DATA FOR THE TASK:
>> Begin
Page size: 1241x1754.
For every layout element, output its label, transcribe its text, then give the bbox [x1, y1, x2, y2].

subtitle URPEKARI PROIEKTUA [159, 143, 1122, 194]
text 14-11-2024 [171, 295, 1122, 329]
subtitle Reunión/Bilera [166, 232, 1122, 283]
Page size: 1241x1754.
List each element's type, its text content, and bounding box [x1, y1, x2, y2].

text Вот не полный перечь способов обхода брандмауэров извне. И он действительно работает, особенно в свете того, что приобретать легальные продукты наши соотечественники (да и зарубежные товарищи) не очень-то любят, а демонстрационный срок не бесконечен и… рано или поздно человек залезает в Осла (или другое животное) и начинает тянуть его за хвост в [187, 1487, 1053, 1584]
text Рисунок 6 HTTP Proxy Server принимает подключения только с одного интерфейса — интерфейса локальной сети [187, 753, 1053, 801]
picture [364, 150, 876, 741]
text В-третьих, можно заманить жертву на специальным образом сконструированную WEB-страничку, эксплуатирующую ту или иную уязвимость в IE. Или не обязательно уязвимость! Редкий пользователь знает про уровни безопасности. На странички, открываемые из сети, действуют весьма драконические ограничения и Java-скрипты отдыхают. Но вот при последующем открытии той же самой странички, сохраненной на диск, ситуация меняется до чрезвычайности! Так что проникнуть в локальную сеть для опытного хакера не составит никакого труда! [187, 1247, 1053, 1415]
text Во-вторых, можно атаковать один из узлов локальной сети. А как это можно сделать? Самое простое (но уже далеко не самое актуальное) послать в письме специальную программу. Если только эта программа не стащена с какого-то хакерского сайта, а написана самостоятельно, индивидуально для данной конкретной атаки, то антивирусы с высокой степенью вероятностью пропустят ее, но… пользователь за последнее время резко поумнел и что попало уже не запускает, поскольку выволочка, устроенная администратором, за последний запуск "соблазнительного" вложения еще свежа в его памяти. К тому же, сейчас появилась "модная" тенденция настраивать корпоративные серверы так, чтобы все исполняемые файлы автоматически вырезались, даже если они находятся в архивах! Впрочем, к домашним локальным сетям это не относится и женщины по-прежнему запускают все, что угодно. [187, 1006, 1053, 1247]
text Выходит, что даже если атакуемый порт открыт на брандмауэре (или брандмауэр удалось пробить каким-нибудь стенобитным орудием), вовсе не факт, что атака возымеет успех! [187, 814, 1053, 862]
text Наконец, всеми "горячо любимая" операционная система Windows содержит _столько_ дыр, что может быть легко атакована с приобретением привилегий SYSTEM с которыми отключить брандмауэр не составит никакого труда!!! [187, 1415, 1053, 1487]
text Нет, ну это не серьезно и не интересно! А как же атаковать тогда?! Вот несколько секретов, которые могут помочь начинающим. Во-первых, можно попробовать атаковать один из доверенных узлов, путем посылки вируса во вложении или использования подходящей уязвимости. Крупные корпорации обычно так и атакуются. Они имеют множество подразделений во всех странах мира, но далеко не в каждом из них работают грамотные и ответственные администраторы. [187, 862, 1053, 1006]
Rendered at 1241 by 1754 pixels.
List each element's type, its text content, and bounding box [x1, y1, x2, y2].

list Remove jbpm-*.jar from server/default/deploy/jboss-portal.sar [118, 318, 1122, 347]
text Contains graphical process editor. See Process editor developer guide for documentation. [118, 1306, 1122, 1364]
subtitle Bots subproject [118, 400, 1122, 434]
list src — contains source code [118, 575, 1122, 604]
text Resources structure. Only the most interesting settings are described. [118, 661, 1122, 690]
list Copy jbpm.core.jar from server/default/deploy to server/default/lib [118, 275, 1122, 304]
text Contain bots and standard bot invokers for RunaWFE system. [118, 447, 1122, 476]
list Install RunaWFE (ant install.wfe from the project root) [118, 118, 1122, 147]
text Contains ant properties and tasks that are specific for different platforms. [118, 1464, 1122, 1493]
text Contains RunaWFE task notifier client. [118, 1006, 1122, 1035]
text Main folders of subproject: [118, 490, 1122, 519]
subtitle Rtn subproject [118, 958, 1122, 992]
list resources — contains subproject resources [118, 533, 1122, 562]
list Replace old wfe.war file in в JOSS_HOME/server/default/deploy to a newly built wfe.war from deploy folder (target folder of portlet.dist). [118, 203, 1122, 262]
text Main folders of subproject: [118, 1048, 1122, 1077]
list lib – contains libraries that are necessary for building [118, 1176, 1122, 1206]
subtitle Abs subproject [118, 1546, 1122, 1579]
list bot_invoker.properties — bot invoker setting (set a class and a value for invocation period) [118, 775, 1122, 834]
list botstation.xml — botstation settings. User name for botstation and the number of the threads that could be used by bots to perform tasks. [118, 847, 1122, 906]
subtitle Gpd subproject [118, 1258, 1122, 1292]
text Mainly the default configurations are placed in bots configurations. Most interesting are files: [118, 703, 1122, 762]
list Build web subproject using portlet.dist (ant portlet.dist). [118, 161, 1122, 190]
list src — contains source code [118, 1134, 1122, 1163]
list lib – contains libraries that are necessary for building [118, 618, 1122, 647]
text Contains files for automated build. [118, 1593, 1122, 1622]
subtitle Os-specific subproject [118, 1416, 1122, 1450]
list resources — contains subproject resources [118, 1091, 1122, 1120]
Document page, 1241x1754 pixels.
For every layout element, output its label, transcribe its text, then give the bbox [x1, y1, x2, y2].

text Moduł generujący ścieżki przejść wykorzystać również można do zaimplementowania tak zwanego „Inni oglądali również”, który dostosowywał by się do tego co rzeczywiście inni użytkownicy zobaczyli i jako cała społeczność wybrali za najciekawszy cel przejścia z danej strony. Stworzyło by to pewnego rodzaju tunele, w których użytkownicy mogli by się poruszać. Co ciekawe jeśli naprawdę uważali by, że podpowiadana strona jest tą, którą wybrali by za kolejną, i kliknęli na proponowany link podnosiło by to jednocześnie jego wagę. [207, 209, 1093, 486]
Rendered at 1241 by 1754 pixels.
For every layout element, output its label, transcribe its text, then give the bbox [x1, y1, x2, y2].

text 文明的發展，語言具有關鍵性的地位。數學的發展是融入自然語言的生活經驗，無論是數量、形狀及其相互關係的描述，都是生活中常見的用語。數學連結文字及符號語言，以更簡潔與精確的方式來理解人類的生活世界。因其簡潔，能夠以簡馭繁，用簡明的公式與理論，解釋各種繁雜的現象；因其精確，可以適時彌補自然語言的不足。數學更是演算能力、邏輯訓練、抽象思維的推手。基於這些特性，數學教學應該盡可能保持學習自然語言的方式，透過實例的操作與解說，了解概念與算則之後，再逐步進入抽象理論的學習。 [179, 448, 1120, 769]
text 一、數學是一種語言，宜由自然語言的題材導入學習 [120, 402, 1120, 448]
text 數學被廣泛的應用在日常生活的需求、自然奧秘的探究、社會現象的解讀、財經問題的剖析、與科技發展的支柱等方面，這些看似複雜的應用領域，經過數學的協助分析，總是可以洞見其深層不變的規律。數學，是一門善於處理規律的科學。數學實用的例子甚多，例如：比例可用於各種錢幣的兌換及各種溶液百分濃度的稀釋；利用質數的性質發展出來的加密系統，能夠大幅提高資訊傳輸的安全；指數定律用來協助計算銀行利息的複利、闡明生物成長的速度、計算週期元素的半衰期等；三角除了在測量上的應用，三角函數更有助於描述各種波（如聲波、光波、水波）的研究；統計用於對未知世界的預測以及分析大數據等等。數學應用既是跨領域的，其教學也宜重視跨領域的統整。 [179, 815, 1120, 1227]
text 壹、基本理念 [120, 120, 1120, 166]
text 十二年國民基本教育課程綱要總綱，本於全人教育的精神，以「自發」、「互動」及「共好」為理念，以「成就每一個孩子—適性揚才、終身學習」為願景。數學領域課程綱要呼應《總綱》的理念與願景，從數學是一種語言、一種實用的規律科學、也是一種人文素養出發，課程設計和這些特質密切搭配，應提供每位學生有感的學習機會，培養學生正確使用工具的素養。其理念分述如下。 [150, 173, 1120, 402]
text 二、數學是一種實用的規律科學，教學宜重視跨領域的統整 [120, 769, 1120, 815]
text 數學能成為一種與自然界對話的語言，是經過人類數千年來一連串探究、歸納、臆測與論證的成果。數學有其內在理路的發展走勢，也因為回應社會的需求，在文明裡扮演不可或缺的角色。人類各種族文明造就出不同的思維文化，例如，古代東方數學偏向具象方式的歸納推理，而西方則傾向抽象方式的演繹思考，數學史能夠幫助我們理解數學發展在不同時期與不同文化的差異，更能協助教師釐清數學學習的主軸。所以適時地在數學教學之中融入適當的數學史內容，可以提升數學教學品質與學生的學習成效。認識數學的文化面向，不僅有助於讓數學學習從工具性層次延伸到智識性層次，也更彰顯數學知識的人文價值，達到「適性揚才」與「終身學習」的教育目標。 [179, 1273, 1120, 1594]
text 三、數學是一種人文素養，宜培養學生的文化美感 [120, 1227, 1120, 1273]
>> End
TASK DIRECTIONS: Please return the part of the data above that opens with the line containing "text Вот не" and closes with the line containing "picture [364, 150, 876, 741]", both ends included, reproducing those lines character for character and nothing else.

WRITTEN REPLY:
text Вот не полный перечь способов обхода брандмауэров извне. И он действительно работает, особенно в свете того, что приобретать легальные продукты наши соотечественники (да и зарубежные товарищи) не очень-то любят, а демонстрационный срок не бесконечен и… рано или поздно человек залезает в Осла (или другое животное) и начинает тянуть его за хвост в [187, 1487, 1053, 1584]
text Рисунок 6 HTTP Proxy Server принимает подключения только с одного интерфейса — интерфейса локальной сети [187, 753, 1053, 801]
picture [364, 150, 876, 741]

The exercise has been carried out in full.